Background and objectives: Meningeal solitary fibrous tumors (SFTs) comprise 0.4% of primary central nervous system neoplasms and carry metastatic potential. Disease course and optimal management are largely unknown, and there is currently no literature rigorously describing neurological outcomes in surgically managed SFTs. We present one of the largest craniospinal SFT series, analyze patient outcomes, and extensively review the associated literature.

Methods: All surgically managed SFTs at our institution between January 2005 and March 2023 were retrospectively reviewed. Patient demographics, tumor and radiographic features, treatment, and clinical outcomes were collected. Neurological function was quantified using Frankel grade and Neurologic Assessment in Neuro-Oncology scores. Descriptive statistics, multivariate analysis, log-rank test, and Kaplan-Meier survival analysis were performed.

Results: Twenty-one patients satisfied inclusion criteria. Tumor locations included 15 supratentorial, three infratentorial, and three spinal. All patients underwent surgical resection, and 16 (76.2%) underwent radiation. Six (28.6%) patients had tumor recurrence, and three (14.3%) developed metastasis. Younger age and higher postoperative Frankel grade were significantly associated with increased overall survival (OS) ( P = .011, P = .002, respectively). All patients symptomatically improved or stabilized after surgery, and Neurologic Assessment in Neuro-Oncology score ( P = .001) and functional status significantly improved postoperatively (Karnofsky Performance Status: 65.2 ± 25.2 vs 91.4 ± 13.5, P = .001). Sex, adjuvant radiation, and extent of resection were not significantly associated with OS.
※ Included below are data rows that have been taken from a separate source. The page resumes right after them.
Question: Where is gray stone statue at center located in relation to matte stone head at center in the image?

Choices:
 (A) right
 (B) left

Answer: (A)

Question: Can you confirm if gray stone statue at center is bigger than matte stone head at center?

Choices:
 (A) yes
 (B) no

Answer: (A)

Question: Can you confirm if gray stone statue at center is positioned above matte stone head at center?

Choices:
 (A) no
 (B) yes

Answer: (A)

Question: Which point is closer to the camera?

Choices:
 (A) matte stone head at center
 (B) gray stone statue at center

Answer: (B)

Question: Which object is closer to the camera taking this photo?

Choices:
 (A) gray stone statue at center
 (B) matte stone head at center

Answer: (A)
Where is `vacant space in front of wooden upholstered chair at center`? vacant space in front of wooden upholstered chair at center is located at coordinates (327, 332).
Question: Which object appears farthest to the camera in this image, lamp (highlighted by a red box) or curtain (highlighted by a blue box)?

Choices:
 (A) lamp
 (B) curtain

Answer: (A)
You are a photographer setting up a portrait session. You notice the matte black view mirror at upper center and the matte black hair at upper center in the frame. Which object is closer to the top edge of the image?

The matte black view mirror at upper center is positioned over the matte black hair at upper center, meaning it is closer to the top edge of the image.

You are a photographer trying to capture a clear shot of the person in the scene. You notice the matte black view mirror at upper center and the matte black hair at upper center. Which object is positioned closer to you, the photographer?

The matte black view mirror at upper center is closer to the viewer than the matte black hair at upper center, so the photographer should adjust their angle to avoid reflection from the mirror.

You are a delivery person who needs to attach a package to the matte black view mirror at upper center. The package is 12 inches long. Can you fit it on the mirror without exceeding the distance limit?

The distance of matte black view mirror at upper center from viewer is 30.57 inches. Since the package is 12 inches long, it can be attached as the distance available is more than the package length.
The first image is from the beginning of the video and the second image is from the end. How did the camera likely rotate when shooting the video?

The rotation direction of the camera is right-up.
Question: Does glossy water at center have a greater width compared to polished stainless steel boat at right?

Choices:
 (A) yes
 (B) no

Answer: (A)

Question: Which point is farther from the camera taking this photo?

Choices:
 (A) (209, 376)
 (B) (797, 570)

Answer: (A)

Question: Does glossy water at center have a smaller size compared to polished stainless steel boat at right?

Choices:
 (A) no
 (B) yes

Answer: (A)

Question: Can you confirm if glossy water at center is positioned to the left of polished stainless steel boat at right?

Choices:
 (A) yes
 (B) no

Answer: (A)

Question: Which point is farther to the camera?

Conclusion: SFT of the central nervous system is a rare entity with a variable clinical course. Surgical resection was associated with improved postoperative functional and neurological status. Higher postoperative neurological function was significantly associated with OS. Further studies are warranted to validate a standardized treatment algorithm and investigate the efficacy of adjuvant radiation in SFT.

FIGURE 1.

Kaplan–Meier survival curves displaying association A, between age (P = .01), B, postoperative Frankel grade (P = .002), C, EOR (P = .19), D, sex (P = .26), E, adjuvant radiation (P = .16), and F, tumor grade (P = .58) and OS. EOR, extent of resection; OS, overall survival.

FIGURE 2.

A, Gross appearance of spinal SFT after dural opening and exposure. B, Spinal SFT, after resection, is solid and relatively firm with minimal prominence of vascularity. C and D, Sagittal pre- and postoperative T1-weighted MRI with gadolinium contrast images demonstrating a round T9-T10 hyperintense lesion in the spinal canal, respectively. Hematoxylin and eosin, E, 100× magnification: SFT with typical haphazardly arranged cells within a background of thin-walled, dilated vessels and F, 200× magnification: area of tumor necrosis supportive of CNS WHO grade III designation. Cd, caudal; Cr, cranial; D, dura mater; Sc, spinal cord; SFT, solitary fibrous tumor.

FIGURE 3.

MRI of brain showing well-circumscribed extra-axial mass in the right frontal lobe with avid heterogeneous enhancement in A, axial T-1 postgadolinium and B, axial T2 sequences. Prominent flow voids are also seen in these areas (blue arrows). MRI of postgadolinium contrast T1 sequence of the spine showing an intradural extramedullary mass at T5-6 on C, axial and D, sagittal views of a different patient.